Problem —
From the forum thread on tying climbing lines to a saddle, extract the passage starting with "I guess I'm" and going on through "mind nowadays, Joe.", copied word for word.

Passage for review —
┏━━

Yeah there's not to much problem using the clove hitch, but a bowline doesn't meet with ansi standards if I understand it right, because it's not a cinching attachment like say an anchor hitch. Personally, I'm fine with a bowline and don't think much of it when rec climbing, but if a person does this for a business they may be accountable for using the bowline. In my understanding a cinching knot like the anchor hitch is used to prevent the rope from escaping the biner in the event that the gate were to become momentarily open. When loaded the knot will hold the crotch of the biner tightly and not allow the rope to escape.


----------



## Damon (May 11, 2010)

Josh777 said:


> Yeah there's not to much problem using the clove hitch, but a bowline doesn't meet with ansi standards if I understand it right, because it's not a cinching attachment like say an anchor hitch. Personally, I'm fine with a bowline and don't think much of it when rec climbing, but if a person does this for a business they may be accountable for using the bowline. In my understanding a cinching knot like the anchor hitch is used to prevent the rope from escaping the biner in the event that the gate were to become momentarily open. When loaded the knot will hold the crotch of the biner tightly and not allow the rope to escape.



Im gonna have to agree with josh on this one if you are gonna use something lie a bowline at least use a figure 8 on a bight personally i always tie my split tails with a double fishermans and i usually put a stoper in it just in case you can never be to careful when it comes to that stuff

i have use a clove before and have never really had a problem with it rolling but i know that it can i think that is another knot that when attached to a biner should be backed up by either a stoper or a couple half hitches

Tom


----------



## rarefish383 (May 13, 2010)

I guess I'm way old school. My saddle has double D rings, the hip rings for my flip line. I use the center rings for my climbing line. I used to use a locking snap with about a 40" tail and a taughline hitch and figure 8 in the end. A biner would work fine. I quit usining the snap when I through it over a limb and it smacked me in the mouth. Sometimes you need more than 2 hands. Now, I just tie my line to the D's with a couple half hitches and leave the 40" tail, etc. It is slow when retying, but production is not on my mind nowadays, Joe.


----------

┗━━

Information provided —
┏━━

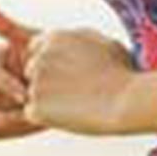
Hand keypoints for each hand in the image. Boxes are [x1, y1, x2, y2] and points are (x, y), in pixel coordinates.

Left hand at [21, 26, 137, 135]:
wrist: (126, 101)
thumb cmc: (121, 72)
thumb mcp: (102, 42)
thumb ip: (78, 38)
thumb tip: (71, 38)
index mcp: (54, 38)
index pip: (35, 49)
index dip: (50, 63)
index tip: (67, 74)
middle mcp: (40, 57)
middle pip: (30, 71)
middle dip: (46, 81)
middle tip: (74, 91)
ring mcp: (35, 82)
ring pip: (33, 93)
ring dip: (48, 100)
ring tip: (77, 103)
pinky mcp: (36, 107)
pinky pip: (33, 113)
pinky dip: (48, 117)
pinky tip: (71, 115)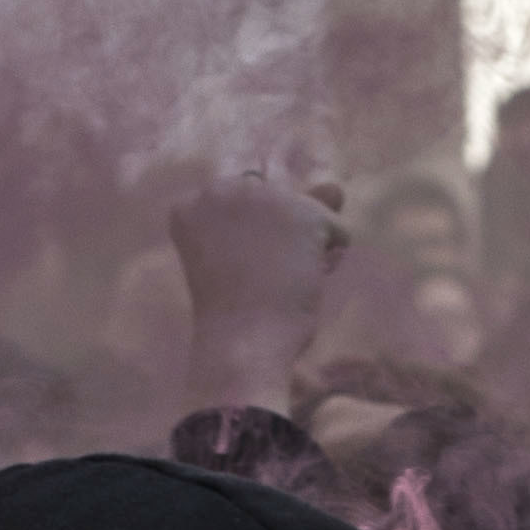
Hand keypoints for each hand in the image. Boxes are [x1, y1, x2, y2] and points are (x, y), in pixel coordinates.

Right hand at [172, 179, 346, 414]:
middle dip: (280, 237)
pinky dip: (329, 260)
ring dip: (305, 248)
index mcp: (191, 203)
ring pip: (308, 214)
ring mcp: (264, 196)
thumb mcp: (242, 254)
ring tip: (280, 280)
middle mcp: (223, 187)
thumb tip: (334, 185)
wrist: (242, 344)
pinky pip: (338, 230)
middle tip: (259, 277)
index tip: (234, 270)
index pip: (244, 206)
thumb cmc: (233, 313)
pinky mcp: (303, 212)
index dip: (251, 241)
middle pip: (277, 202)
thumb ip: (281, 212)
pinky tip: (302, 281)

┗━━

Response to the exercise —
I guess I'm way old school. My saddle has double D rings, the hip rings for my flip line. I use the center rings for my climbing line. I used to use a locking snap with about a 40" tail and a taughline hitch and figure 8 in the end. A biner would work fine. I quit usining the snap when I through it over a limb and it smacked me in the mouth. Sometimes you need more than 2 hands. Now, I just tie my line to the D's with a couple half hitches and leave the 40" tail, etc. It is slow when retying, but production is not on my mind nowadays, Joe.